Created on 20 Jul 2020 · 9Comments · Source: google/jax

Hi all,

I would like to use Jax to compute the diagonal elelments of a Hessian matrix, i.e second partial derivatives \partial y^2 / \partial x_j^2. What's the most efficient way to do this? I know that for columns of the Hessian, I could use Hessian-vector products, but what can I do in this case to avoid computing full Hessians?

question

Source

Marius1311

All 9 comments

Unfortunately, computing the diagonal elements of a Hessian is fundamentally just as expensive as computing the full Hessian (i.e., there aren't any tricks that JAX or any other library could use). See also https://github.com/google/jax/issues/564 and https://github.com/HIPS/autograd/issues/445 for more discussion.

jekbradbury on 21 Jul 2020

(Assuming there isn't any additional structure to your problem that would make it easier, such as having a component with a diagonal or otherwise sparse Jacobian)

jekbradbury on 21 Jul 2020

If my jacobian is diagonal, what is the most elegant way to get the diagonal of the hessian? In autograd it was elementwise_grad twice, but for some reason I can't wrap my head around vmap and jacobian for a general form in jax...

clemisch on 21 Jul 2020

Thanks @jekbradbury! My Jacobian does not have any sparsity structure I can exploit, unfortunetely.

Marius1311 on 21 Jul 2020

@clemisch if you have a function with a diagonal Jacobian, I believe that means it must act elementwise (or act elementwise up to an additive vector constant). For such a function, the equivalent of Autograd elementwise_grad is vmap(grad(f)) where f is the version that acts on a scalar.

jekbradbury on 21 Jul 2020

👍1

If my jacobian is diagonal, what is the most elegant way to get the diagonal of the hessian?

Whether you can use vmap may depend on whether your function is rank-polymorphic. Let's assume it's not, so that we have a function f modeling a function f : R^n -> R which we're promised has a diagonal Hessian.

Mathematically, if we can compute a Hessian-vector product (HVP), then we can reveal the diagonal entries of a diagonal Hessian by applying an HVP to an all-ones vector.

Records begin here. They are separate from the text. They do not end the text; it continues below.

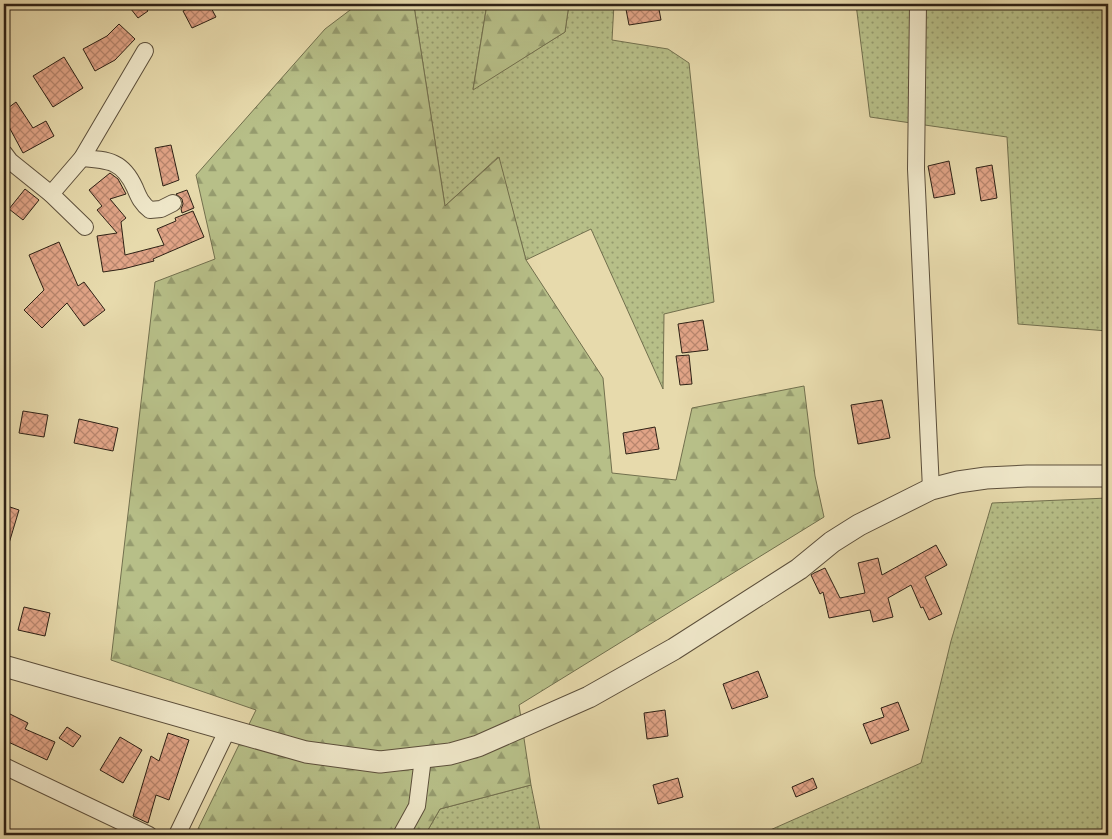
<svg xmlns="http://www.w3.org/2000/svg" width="1112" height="839" viewBox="0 0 1112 839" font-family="'IM FELL French Canon',serif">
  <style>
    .grass { fill: url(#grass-dots); stroke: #72704e }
    .forest { fill: url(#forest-firs); stroke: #72704e }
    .building { fill: url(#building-cross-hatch); stroke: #2e2115 }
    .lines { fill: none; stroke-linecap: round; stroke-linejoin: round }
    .minor-casing { stroke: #5c4f3b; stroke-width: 18 }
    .tertiary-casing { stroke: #5c4f3b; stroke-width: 23 }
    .minor { stroke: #efe7c9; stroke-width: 16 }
    .tertiary { stroke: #efe7c9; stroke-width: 21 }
  </style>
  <defs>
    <pattern id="grass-dots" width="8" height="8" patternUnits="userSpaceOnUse" patternTransform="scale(1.25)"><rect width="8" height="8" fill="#b7bf88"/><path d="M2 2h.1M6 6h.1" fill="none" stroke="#959b6e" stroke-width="1.8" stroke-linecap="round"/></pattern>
    <pattern id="forest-firs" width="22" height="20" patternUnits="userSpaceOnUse" patternTransform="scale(1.25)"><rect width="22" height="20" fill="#b7bf88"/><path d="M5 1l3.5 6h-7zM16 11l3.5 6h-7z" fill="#959b6e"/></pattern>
    <pattern id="building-cross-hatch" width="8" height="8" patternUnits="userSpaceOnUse" patternTransform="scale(1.25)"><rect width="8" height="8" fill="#e1a487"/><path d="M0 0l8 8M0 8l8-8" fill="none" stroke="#b7856d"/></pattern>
  </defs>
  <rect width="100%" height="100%" fill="#e7daac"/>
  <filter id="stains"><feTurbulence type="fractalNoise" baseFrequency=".004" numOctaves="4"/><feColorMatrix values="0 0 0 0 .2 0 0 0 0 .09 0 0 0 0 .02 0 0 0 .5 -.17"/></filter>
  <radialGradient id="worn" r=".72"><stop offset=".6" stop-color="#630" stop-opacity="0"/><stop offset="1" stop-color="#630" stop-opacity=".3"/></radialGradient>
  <g class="grass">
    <polygon points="424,4 487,4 473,89 565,32 569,4 614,4 612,40 668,49 689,63 714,302 664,314 663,389 591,229 526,260 498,157 445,206 414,6"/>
    <polygon points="856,4 1108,4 1108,331 1018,324 1007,137 870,117"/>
    <polygon points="1108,498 1108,835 759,835 921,763 951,641 992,503"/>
    <polygon points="531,785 541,835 425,835 440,809"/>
  </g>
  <g class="forest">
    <polygon points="358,4 424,4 414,6 445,206 499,157 526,260 603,378 612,473 676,480 692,408 804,386 815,476 824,517 519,705 531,785 440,809 425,835 195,835 256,710 111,660 155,282 215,259 196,175 325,29"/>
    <polygon points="487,4 569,4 565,32 473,90"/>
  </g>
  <g class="building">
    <polygon points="127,4 142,4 148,11 138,18"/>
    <polygon points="198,4 209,4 216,17 192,28 183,11"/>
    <polygon points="625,4 658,4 661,20 629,25"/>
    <polygon points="119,24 135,39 115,60 95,71 83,49 107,36"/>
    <polygon points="64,57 83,88 53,107 33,76"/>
    <polygon points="16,102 33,128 46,121 54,136 23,153 8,125 4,128 4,111"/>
    <polygon points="171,145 179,180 163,186 155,148"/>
    <polygon points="949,161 955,194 934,198 928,166"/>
    <polygon points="992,165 997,198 981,201 976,168"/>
    <polygon points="110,173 118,179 126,194 110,199 126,218 121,222 125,255 164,245 157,229 176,221 175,218 193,211 204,237 153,259 154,261 123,269 103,272 97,236 117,233 97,210 102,206 89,190"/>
    <polygon points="25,189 39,200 23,220 9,209"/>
    <polygon points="187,190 194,208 182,213 181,209 183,204 182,199 176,194"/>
    <polygon points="59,242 78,286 84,282 105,310 84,326 67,303 42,328 24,310 44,290 29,255"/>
    <polygon points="703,320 708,350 682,353 678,324"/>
    <polygon points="689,355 692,384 680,385 676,356"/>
    <polygon points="882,400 890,438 858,444 851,405"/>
    <polygon points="23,411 48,415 44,437 19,433"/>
    <polygon points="79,419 118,428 113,451 74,443"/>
    <polygon points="655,427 659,449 626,454 623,433"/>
    <polygon points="4,505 19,510 7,550 4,550"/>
    <polygon points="936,545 947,565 925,577 942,614 929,620 923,607 921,608 911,585 888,598 893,617 873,622 870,610 829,618 823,592 820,594 811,575 814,573 825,568 840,598 865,593 858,563 878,558 882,575"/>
    <polygon points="24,607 50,613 45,636 18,630"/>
    <polygon points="758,671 768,697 732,709 723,684"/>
    <polygon points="898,702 909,730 871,744 863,724 884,717 881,708"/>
    <polygon points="665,710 668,736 647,739 644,713"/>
    <polygon points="4,711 28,723 25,729 55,742 47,760 4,740"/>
    <polygon points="67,727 81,736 73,747 59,738"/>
    <polygon points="168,733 189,740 169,800 156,795 148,823 133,816 151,756 159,761"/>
    <polygon points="120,737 142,750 123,783 100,770"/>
    <polygon points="678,778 683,797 658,804 653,785"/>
    <polygon points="813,778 817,788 796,797 792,787"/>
  </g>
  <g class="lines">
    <g class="minor-casing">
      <g id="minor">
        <polyline points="918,4 916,169 931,489"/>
        <polyline points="4,153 10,161 51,194 85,227"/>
        <path d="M82 158C109 160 123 161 135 188 139 198 142 204 150 210L161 209 173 203"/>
        <polyline points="51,194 82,158 145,51"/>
        <polyline points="4,766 149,835"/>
        <polyline points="177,835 227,731"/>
        <polyline points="401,835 417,806 423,758"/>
      </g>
    </g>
    <g class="tertiary-casing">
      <polyline id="tertiary" points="4,666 306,752 380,762 450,754 478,746 589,697 674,649 799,569 832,542 859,525 931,489 958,482 986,478 1027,476 1108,476"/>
    </g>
    <use href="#minor" class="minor"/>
    <use href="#tertiary" class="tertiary"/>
  </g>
  <rect width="1112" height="839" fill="none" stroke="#e7daac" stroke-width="20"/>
  <rect x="5" y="5" width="1102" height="829" fill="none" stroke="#2e2115" stroke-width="2.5"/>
  <rect x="10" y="10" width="1092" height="819" fill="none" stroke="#2e2115"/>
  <rect width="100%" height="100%" filter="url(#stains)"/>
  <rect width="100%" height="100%" fill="url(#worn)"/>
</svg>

Here's one way to do it:

from jax import jvp, grad, hessian
import jax.numpy as jnp
import numpy.random as npr

rng = npr.RandomState(0)
a = rng.randn(4)
x = rng.randn(4)

# function with diagonal Hessian that isn't rank-polymorphic
def f(x):
  assert x.ndim == 1
  return jnp.sum(jnp.tanh(a * x))


def hvp(f, x, v):
  return jvp(grad(f), (x,), (v,))[1]

print(hessian(f)(x))
print(jnp.diag(hessian(f)(x)))
print(hvp(f, x, jnp.ones_like(x)))

$ python issue3801.py
[[-0.03405464  0.          0.          0.        ]
 [ 0.          0.10269941  0.          0.        ]
 [ 0.          0.         -0.65265197  0.        ]
 [ 0.          0.          0.          2.9311912 ]]
[-0.03405464  0.10269941 -0.65265197  2.9311912 ]
[-0.03405464  0.10269941 -0.65265197  2.9311912 ]

That hvp implementation is in the autodiff cookbook.